MONTRÉAL — C’est ce vendredi qu’entre en vigueur la loi anti-briseurs de grève au fédéral, qui avait été adoptée il y a un an, jour pour pour.
Applaudie par le milieu syndical, cette loi est cependant déplorée par le milieu des employeurs.
«Ça faisait des dizaines d’années qu’on sollicitait le gouvernement canadien pour adopter enfin une loi comme celle-là. C’est un jour historique pour nous et pour tous les travailleurs qui sont sous le Code canadien du travail», s’est exclamée en entrevue, vendredi, Magali Picard, présidente de la FTQ.
Au fil des ans, il aura fallu 19 tentatives de présentation de projets de loi pour parvenir à le faire adopter. Le Bloc québécois et le Nouveau Parti démocratique avaient déposé leur propre version à maintes reprises, avant que l’ex-ministre du Travail Seamus O’Regan le fasse, avec succès.
À la Fédération des chambres de commerce du Québec, la présidente-directrice générale, Véronique Proulx, y voit au contraire un obstacle. «C’est clair que, pour les entreprises de juridiction fédérale — je pense notamment aux ports, au chemin de fer, aux infrastructures de transport — on vient vraiment leur ajouter un peu plus de pression, un caillou de plus dans leur chaussure.»
Mme Proulx rappelle les répercussions économiques qu’ont eues les conflits de travail dans les ports et le chemin de fer, par exemple. «Pour nous, le gouvernement, avec cette loi-là, il ne vient pas régler un problème, il le complexifie», juge-t-elle.
De façon générale, la nouvelle loi interdit le recours à des travailleurs de remplacement pour exécuter les tâches qui sont normalement exécutées par des employés en grève ou en lock-out, par un employeur de compétence fédérale. Cela vise, par exemple, les entreprises de télécommunications, les banques, les transports ferroviaire et aérien.
Plus loin que la loi québécoise
La loi fédérale va plus loin que la loi québécoise, que le gouvernement de René Lévesque avait fait adopter en 1977, puisqu’elle inclut les employés qui sont en télétravail. Cette question de l’application des dispositions anti-briseurs de grève du Code du travail du Québec au télétravail se trouve présentement devant les tribunaux.

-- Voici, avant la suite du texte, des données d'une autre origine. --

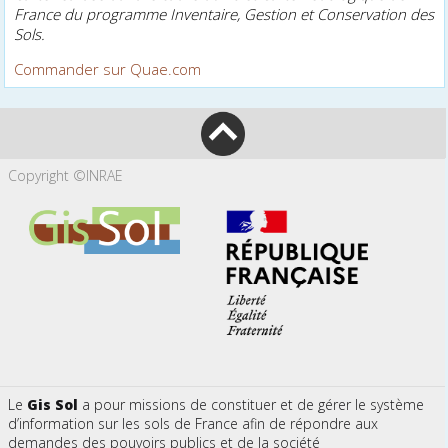
France du programme Inventaire, Gestion et Conservation des
Sols.
Commander sur Quae.com
Copyright ©INRAE
Le
Gis Sol
a pour missions de constituer et de gérer le système
d’information sur les sols de France afin de répondre aux
demandes des pouvoirs publics et de la société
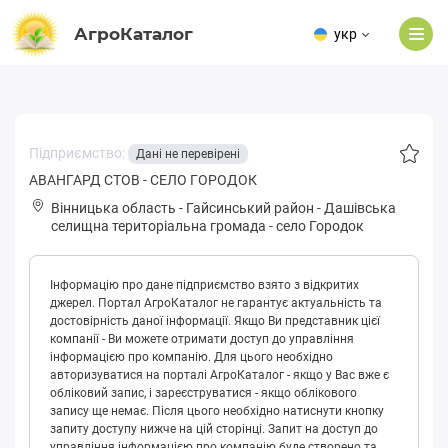
АгроКаталог
укр
Підприємство:
Дані не перевірені
АВАНГАРД СТОВ - СЕЛО ГОРОДОК
Вінницька область
-
Гайсинський район
-
Дaшівськa
селищна територіальна громада
-
село Городок
Інформацію про дане підприємство взято з відкритих
джерел. Портал АгроКаталог не гарантує актуальність та
достовірність даної інформації. Якщо Ви представник цієї
компанії - Ви можете отримати доступ до управління
інформацією про компанію. Для цього необхідно
авторизуватися на порталі АгроКаталог - якщо у Вас вже є
обліковий запис, і зареєструватися - якщо облікового
запису ще немає. Після цього необхідно натиснути кнопку
запиту доступу нижче на цій сторінці. Запит на доступ до
управління інформацією про компанію буде створено та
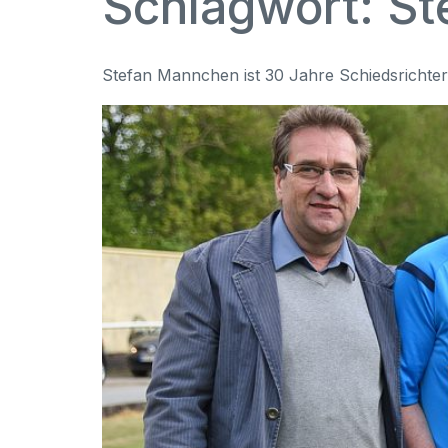
Schlagwort:
St
Stefan Mannchen ist 30 Jahre Schiedsrichter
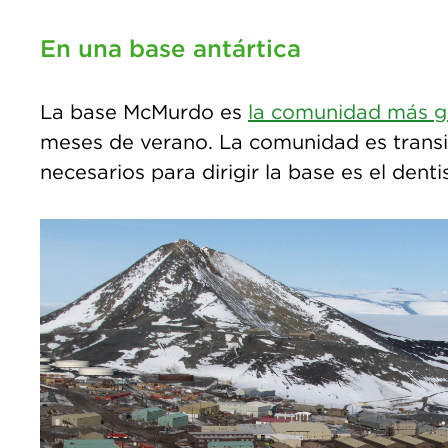
En una base antártica
La base McMurdo es
la comunidad más gr
meses de verano. La comunidad es transito
necesarios para dirigir la base es el denti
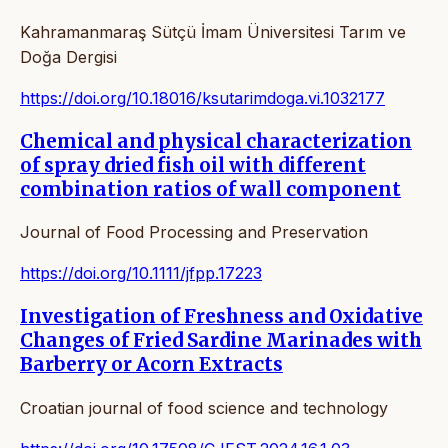
Kahramanmaraş Sütçü İmam Üniversitesi Tarım ve
Doğa Dergisi
https://doi.org/10.18016/ksutarimdoga.vi.1032177
Chemical and physical characterization
of spray dried fish oil with different
combination ratios of wall component
Journal of Food Processing and Preservation
https://doi.org/10.1111/jfpp.17223
Investigation of Freshness and Oxidative
Changes of Fried Sardine Marinades with
Barberry or Acorn Extracts
Croatian journal of food science and technology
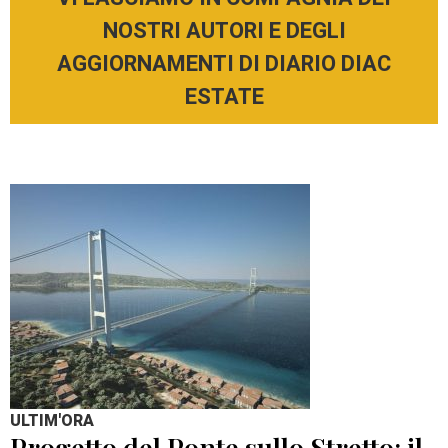
NOSTRI AUTORI E DEGLI
AGGIORNAMENTI DI DIARIO DIAC
ESTATE
ULTIM'ORA
Progetto del Ponte sullo Stretto: il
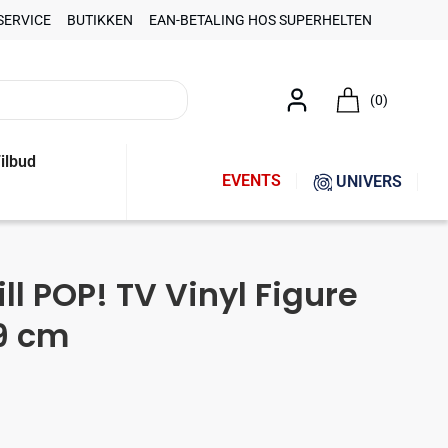
SERVICE
BUTIKKEN
EAN-BETALING HOS SUPERHELTEN
(0)
ilbud
EVENTS
UNIVERS
ill POP! TV Vinyl Figure
9 cm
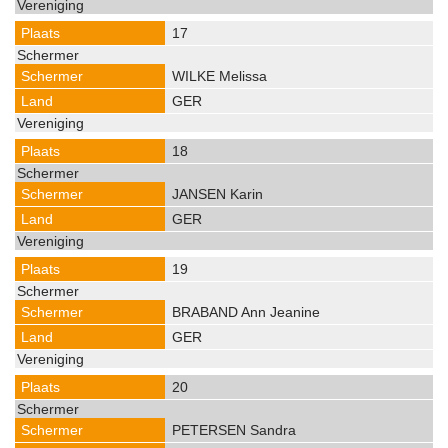
17
WILKE Melissa
GER
18
JANSEN Karin
GER
19
BRABAND Ann Jeanine
GER
20
PETERSEN Sandra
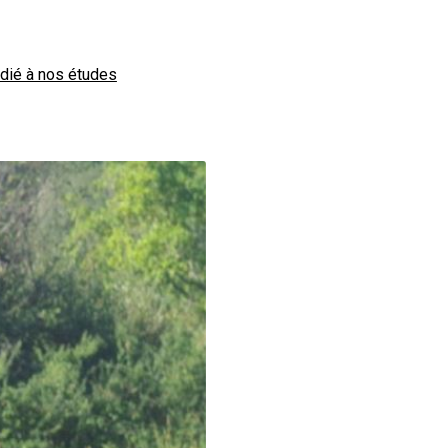
édié à nos études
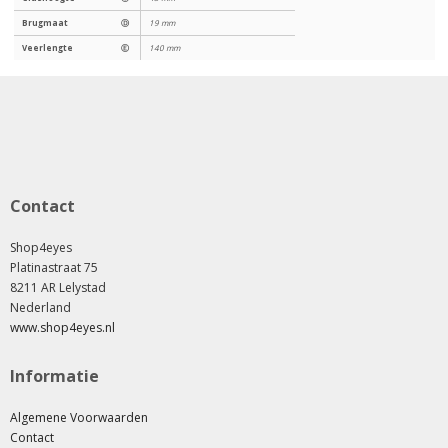
Brugmaat
Ⓓ
19 mm
Veerlengte
Ⓔ
140 mm
Contact
Shop4eyes
Platinastraat 75
8211 AR Lelystad
Nederland
www.shop4eyes.nl
Informatie
Algemene Voorwaarden
Contact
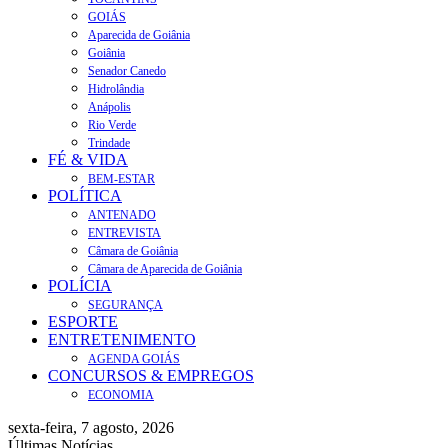
GOIÁS
Aparecida de Goiânia
Goiânia
Senador Canedo
Hidrolândia
Anápolis
Rio Verde
Trindade
FÉ & VIDA
BEM-ESTAR
POLÍTICA
ANTENADO
ENTREVISTA
Câmara de Goiânia
Câmara de Aparecida de Goiânia
POLÍCIA
SEGURANÇA
ESPORTE
ENTRETENIMENTO
AGENDA GOIÁS
CONCURSOS & EMPREGOS
ECONOMIA
sexta-feira, 7 agosto, 2026
Últimas Notícias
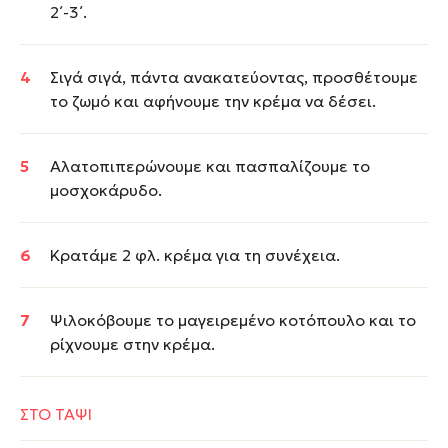
2΄-3΄.
Σιγά σιγά, πάντα ανακατεύοντας, προσθέτουμε
το ζωμό και αφήνουμε την κρέμα να δέσει.
Αλατοπιπερώνουμε και πασπαλίζουμε το
μοσχοκάρυδο.
Κρατάμε 2 φλ. κρέμα για τη συνέχεια.
Ψιλοκόβουμε το μαγειρεμένο κοτόπουλο και το
ρίχνουμε στην κρέμα.
ΣΤΟ ΤΑΨΙ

«Actuellement au Québec, notre loi anti-briseurs de grève est liée à une adresse, donc les employés qui travaillent à un endroit. Mais maintenant, avec le télétravail, avec le travail à domicile, ce n’est plus la réalité du monde du travail», affirme Mme Picard.
«Au fédéral, cette nouvelle loi, elle va faire en sorte que, si tu travailles pour une organisation ou un employeur, qu’il y a une grève, et que tu travailles à domicile, l’employeur ne pourra pas faire appel à toi ou à un briseur de grève qui travaillerait dans un autre lieu. Ça, c’est un amendement qu’on devra faire au Québec», a plaidé Mme Picard.

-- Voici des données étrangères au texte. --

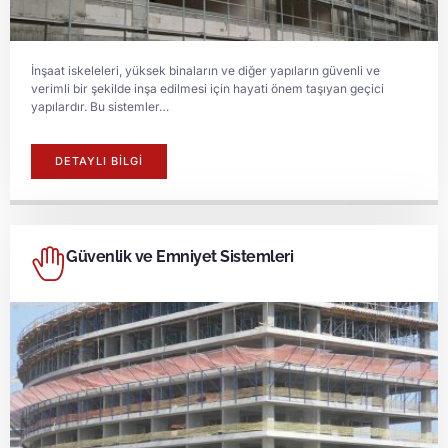
İnşaat iskeleleri, yüksek binaların ve diğer yapıların güvenli ve
verimli bir şekilde inşa edilmesi için hayati önem taşıyan geçici
yapılardır. Bu sistemler…
DETAYLI BİLGİ
Güvenlik ve Emniyet Sistemleri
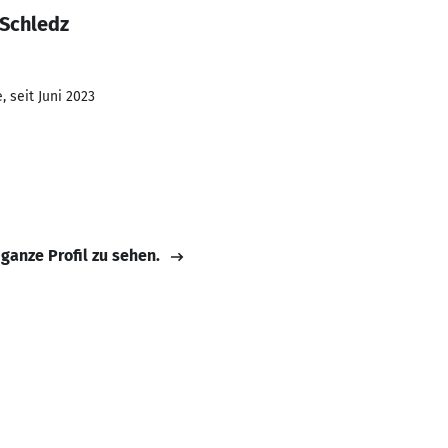
 Schledz
 seit Juni 2023
 ganze Profil zu sehen.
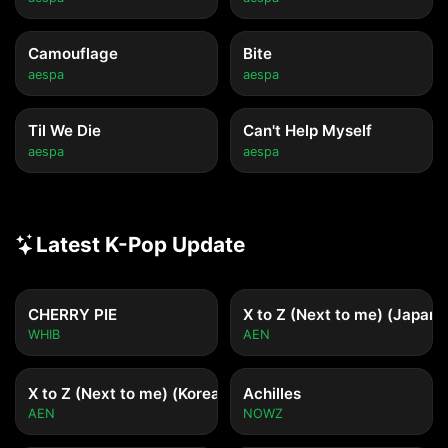
Camouflage
Bite
aespa
aespa
Til We Die
Can't Help Myself
aespa
aespa
Latest K-Pop Update
CHERRY PIE
X to Z (Next to me) (Japane
WHIB
AEN
X to Z (Next to me) (Korean ver.)
Achilles
AEN
NOWZ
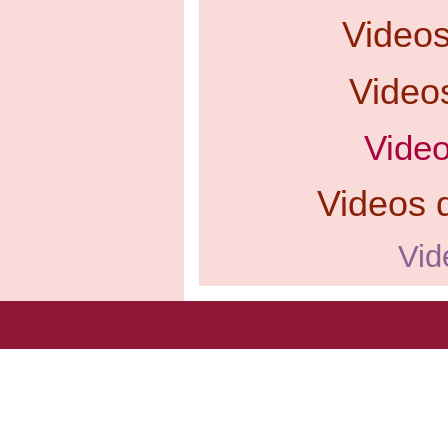
Video
Video
Video
Videos d
Vid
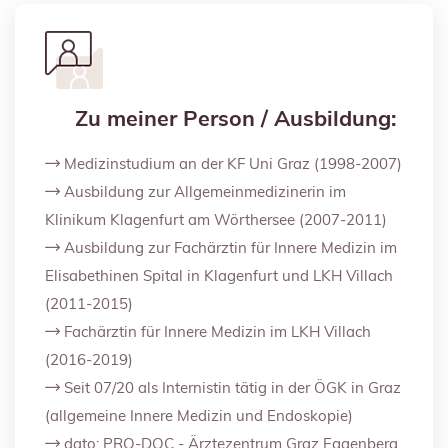
Zu meiner Person / Ausbildung:
Medizinstudium an der KF Uni Graz (1998-2007)
Ausbildung zur Allgemeinmedizinerin im
Klinikum Klagenfurt am Wörthersee (2007-2011)
Ausbildung zur Fachärztin für Innere Medizin im
Elisabethinen Spital in Klagenfurt und LKH Villach
(2011-2015)
Fachärztin für Innere Medizin im LKH Villach
(2016-2019)
Seit 07/20 als Internistin tätig in der ÖGK in Graz
(allgemeine Innere Medizin und Endoskopie)
dato: PRO-DOC - Ärztezentrum Graz Eggenberg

Elle déplore cependant que la loi fédérale ne s’applique pas à la fonction publique fédérale. Le plus grand syndicat de fonctionnaires fédéraux, l’Alliance de la fonction publique du Canada, est en effet affilié à la FTQ au Québec.

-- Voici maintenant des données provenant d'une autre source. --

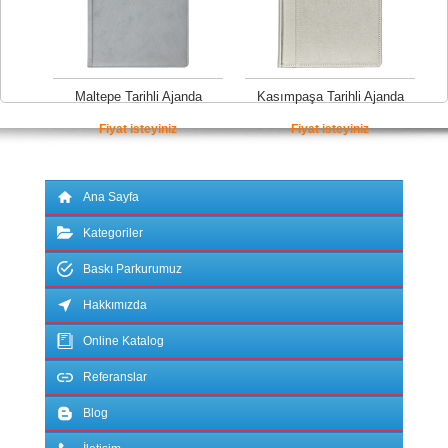
Maltepe Tarihli Ajanda
Kasımpaşa Tarihli Ajanda
Fiyat isteyiniz
Fiyat isteyiniz
Ana Sayfa
Kategoriler
Baskı Parkurumuz
Hakkımızda
Online Katalog
Referanslar
Blog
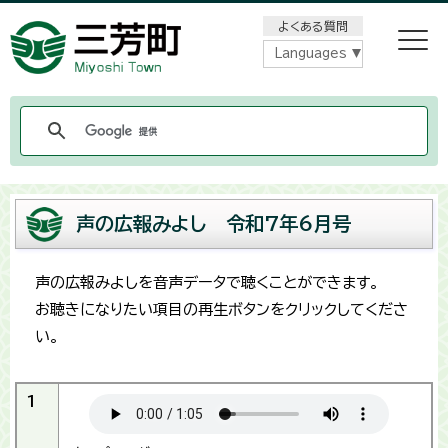
メニューをスキップします
よくある質問
Languages
声の広報みよし 令和7年6月号
声の広報みよしを音声データで聴くことができます。
お聴きになりたい項目の再生ボタンをクリックしてくださ
い。
1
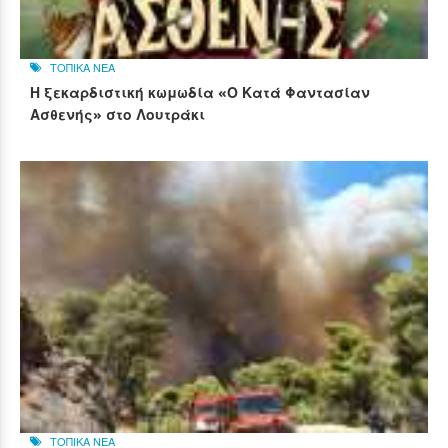
ΤΟΠΙΚΑ ΝΕΑ
Η ξεκαρδιστική κωμωδία «Ο Κατά Φαντασίαν
Ασθενής» στο Λουτράκι
ΤΟΠΙΚΑ ΝΕΑ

«L’absence, l’oubli, dans ça, c’est les fonctionnaires fédéraux. Et on va continuer, bien sûr, nos pressions. Et souhaitons que ça ne prenne pas 19 fois, 19 projets de loi différents pour faire en sorte qu’on ajuste ça», a lancé Mme Picard.
La loi prévoit des amendes pouvant atteindre 100 000 $ par jour à un employeur qui contreviendrait aux dispositions anti-briseurs de grève.